PASSAGE SHOWN
──────────

# Japanese car - how to receive Irish radio stations?



## root (13 Jun 2007)

Hi,

A friend of mine bought this Toyota (Japanese import) and he can't get any Irish radio stations.
I heard that this is common to all Jap imports as they use a different band. Is there anyone who had the same problem fixed?
Thanks.


----------



## RonanC (13 Jun 2007)

You'll need a bank expander, or replace the radio with a european model. you'll pick up a new cd/mp3 player these days for about 100euro +


----------



## dahamster (13 Jun 2007)

change the radio the japs use a differenr frequency range than us


----------



## root (13 Jun 2007)

Changing the radio might not be an option as it is built in and has also a TV/GPS function.
I thought that adjusting the frequency band could be possible and that could be done here locally.


----------



## muffinsda (13 Jun 2007)

you'll probably need one of these:
[broken link removed]

Would you be able to do me a favour and tell me more about the GPS/TV unit that comes with the car?
Does the TV work here, or is it only NTSC?
Does the GPS work here? Is it possible to buy maps for it here? Does it have an english user interface?
And what about the rest of the car, is everything in Japanese?

Ta.


----------



## root (13 Jun 2007)

Thanks for the quick response, this looks more likely to be a good idea.
The GPS came with a CD but I don't know if he used it yet, not sure if TV works here, I'll ask.


----------



## muffinsda (13 Jun 2007)

root said:


> Thanks for the quick response, this looks more likely to be a good idea.
> The GPS came with a CD but I don't know if he used it yet, not sure if TV works here, I'll ask.

──────────

EXERCISE INSTRUCTIONS
a: Reproduce the car radio thread from "You'll need a" to "dahamster (13 Jun 2007)", swapping "radio" for "head unit".
b: In the car radio thread, why might changing the radio not be an option?
c: Carry the car radio thread forward from its last line.

DATA
──────────

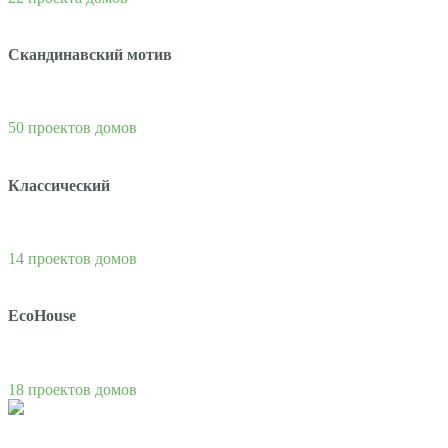
Скандинавский мотив
50 проектов домов
Классический
14 проектов домов
EcoHouse
18 проектов домов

──────────

TASK-BY-TASK OUTPUTS
a:
You'll need a bank expander, or replace the head unit with a european model. you'll pick up a new cd/mp3 player these days for about 100euro +


----------



## dahamster (13 Jun 2007)

b: The radio is built in and also has a TV/GPS function.

c:
thanks. any info would be greately appreciated.


----------



## Japnuts (15 Jun 2007)

muffinsda said:


> you'll probably need one of these:
> [broken link removed]
> 
> Would you be able to do me a favour and tell me more about the GPS/TV unit that comes with the car?
> ...



You should be able to have a band expander fitted by most reputable in-car audio suppliers for around € 40 - 60. Unfortunately most of the modern combination Radio/cd/tv/gps units fitted by the manufacturer cannot be modified in this fashion.

The TV in Japan uses a different band too, so most will not pick up Irish TV stations, having said that I have seen some vehicles picking up a picture from TV3 or TNG but no sound.

Most manufacturer fitted sat nav systems in Japanese imports will not work here. The Japanese use the Naviken GPS system which is different to the GPS system in Europe. Some aftermarket GPS systems can be re-programmed but this is the exception rather than the rule.

In general, with an older Japanese import with an ordinary cd/radio system the simplest and cheapest thing to do is fit a band expander. If you are looking at newer or high end vehicles with manufacturer fitted Radio/CD/DVD/GPS units, it is best to leave these units in place, and fit an aftermarket system to provide the functions you need.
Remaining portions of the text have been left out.